Keypoint coordinate data
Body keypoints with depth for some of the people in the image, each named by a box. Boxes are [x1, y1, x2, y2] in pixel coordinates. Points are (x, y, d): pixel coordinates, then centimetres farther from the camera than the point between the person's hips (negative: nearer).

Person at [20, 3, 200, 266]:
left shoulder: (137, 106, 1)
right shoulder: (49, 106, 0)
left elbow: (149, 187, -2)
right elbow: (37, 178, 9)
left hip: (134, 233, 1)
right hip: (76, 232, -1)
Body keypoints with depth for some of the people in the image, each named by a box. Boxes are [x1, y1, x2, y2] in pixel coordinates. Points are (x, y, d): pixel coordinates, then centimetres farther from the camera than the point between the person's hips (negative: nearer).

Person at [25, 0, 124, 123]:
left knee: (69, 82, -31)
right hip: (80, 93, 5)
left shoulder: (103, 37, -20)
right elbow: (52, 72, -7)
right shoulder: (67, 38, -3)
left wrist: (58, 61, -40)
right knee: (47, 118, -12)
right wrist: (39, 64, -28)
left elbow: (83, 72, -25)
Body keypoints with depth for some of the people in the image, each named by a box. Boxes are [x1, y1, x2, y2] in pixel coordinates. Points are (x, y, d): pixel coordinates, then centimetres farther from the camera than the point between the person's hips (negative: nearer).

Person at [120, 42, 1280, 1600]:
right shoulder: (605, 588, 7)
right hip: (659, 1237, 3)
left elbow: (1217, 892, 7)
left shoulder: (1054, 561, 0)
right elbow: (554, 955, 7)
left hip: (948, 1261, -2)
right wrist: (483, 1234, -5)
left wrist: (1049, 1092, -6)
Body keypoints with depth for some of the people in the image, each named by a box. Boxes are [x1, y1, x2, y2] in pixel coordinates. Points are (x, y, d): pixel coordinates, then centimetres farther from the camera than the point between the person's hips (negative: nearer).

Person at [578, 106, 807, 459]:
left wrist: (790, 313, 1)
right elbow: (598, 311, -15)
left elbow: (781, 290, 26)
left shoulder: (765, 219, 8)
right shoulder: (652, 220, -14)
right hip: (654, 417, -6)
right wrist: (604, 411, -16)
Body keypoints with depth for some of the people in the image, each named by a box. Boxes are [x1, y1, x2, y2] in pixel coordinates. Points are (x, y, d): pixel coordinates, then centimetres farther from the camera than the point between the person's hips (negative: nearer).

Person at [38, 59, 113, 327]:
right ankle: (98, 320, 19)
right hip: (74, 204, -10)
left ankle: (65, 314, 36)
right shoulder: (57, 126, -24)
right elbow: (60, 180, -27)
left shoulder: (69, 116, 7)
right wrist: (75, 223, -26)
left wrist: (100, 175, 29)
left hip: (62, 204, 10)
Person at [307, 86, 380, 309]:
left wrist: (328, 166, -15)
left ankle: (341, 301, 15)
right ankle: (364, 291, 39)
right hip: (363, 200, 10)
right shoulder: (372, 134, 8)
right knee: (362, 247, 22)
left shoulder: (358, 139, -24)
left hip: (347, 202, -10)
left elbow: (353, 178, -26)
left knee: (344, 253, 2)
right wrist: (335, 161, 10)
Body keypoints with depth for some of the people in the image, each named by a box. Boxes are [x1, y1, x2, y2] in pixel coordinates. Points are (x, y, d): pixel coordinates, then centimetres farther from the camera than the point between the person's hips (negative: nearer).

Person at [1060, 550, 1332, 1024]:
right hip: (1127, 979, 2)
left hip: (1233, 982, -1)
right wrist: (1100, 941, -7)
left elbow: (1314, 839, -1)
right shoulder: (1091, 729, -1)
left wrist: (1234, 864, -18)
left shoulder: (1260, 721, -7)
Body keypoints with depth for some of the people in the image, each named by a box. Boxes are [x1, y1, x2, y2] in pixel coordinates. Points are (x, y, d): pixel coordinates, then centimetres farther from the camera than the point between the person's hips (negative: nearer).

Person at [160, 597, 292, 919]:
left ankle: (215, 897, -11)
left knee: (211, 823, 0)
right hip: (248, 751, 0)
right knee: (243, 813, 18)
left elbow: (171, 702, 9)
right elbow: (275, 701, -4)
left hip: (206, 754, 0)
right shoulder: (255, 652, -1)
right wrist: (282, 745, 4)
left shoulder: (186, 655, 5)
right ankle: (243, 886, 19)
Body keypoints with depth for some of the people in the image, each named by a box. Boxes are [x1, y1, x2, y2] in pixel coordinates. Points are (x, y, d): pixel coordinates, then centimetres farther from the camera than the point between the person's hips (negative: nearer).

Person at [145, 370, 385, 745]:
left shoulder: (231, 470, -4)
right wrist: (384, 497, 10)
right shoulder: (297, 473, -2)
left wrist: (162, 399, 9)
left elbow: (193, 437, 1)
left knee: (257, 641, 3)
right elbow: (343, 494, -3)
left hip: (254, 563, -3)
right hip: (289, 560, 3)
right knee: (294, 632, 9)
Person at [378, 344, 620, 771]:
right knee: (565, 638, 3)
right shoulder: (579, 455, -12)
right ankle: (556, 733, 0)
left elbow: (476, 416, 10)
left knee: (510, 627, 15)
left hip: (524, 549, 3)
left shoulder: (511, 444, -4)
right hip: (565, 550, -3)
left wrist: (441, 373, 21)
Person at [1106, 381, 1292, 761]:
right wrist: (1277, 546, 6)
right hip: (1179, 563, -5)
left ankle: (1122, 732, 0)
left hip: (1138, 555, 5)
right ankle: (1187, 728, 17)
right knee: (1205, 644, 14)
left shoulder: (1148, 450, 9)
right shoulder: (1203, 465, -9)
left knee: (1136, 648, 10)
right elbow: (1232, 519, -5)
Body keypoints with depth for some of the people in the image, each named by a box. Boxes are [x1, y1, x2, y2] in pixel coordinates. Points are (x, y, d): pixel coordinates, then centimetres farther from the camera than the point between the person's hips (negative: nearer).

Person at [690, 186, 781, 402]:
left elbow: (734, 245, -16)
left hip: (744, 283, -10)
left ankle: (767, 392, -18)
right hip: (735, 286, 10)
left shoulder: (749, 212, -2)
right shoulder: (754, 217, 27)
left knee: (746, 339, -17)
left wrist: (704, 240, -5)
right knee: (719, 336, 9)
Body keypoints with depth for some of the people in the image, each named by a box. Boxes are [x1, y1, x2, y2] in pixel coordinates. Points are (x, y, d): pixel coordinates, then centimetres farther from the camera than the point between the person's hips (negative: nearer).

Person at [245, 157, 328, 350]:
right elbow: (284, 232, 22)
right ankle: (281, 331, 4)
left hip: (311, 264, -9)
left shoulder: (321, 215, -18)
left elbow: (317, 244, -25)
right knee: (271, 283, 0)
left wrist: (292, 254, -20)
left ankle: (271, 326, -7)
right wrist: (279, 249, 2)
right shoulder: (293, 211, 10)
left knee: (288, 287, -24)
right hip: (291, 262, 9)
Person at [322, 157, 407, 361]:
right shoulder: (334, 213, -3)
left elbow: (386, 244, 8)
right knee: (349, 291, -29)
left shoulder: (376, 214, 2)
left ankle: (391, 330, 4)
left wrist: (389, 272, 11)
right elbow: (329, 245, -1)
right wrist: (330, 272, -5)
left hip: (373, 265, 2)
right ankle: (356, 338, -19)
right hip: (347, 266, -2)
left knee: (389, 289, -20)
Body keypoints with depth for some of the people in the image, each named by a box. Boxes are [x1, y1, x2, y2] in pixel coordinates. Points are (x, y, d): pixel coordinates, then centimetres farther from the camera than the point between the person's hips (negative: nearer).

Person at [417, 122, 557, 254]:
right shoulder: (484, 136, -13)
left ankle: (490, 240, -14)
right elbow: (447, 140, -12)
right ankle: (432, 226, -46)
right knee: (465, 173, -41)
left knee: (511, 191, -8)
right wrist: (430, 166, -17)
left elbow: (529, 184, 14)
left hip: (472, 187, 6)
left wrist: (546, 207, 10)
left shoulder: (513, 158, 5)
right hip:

What to produce.
When the line with "right hip: (659, 1237, 3)" is reached in the data above, begin copying, and stop after the line with "left shoulder: (765, 219, 8)"; copy each line exactly, both ends included.

Solution for this exercise.
right hip: (659, 1237, 3)
left elbow: (1217, 892, 7)
left shoulder: (1054, 561, 0)
right elbow: (554, 955, 7)
left hip: (948, 1261, -2)
right wrist: (483, 1234, -5)
left wrist: (1049, 1092, -6)
Body keypoints with depth for some of the people in the image, each named by a box. Boxes are [x1, y1, x2, y2] in pixel coordinates. Points are (x, y, d): pixel coordinates, then centimetres farther from the camera than the point between the person's hips (negative: nearer).

Person at [578, 106, 807, 459]:
left wrist: (790, 313, 1)
right elbow: (598, 311, -15)
left elbow: (781, 290, 26)
left shoulder: (765, 219, 8)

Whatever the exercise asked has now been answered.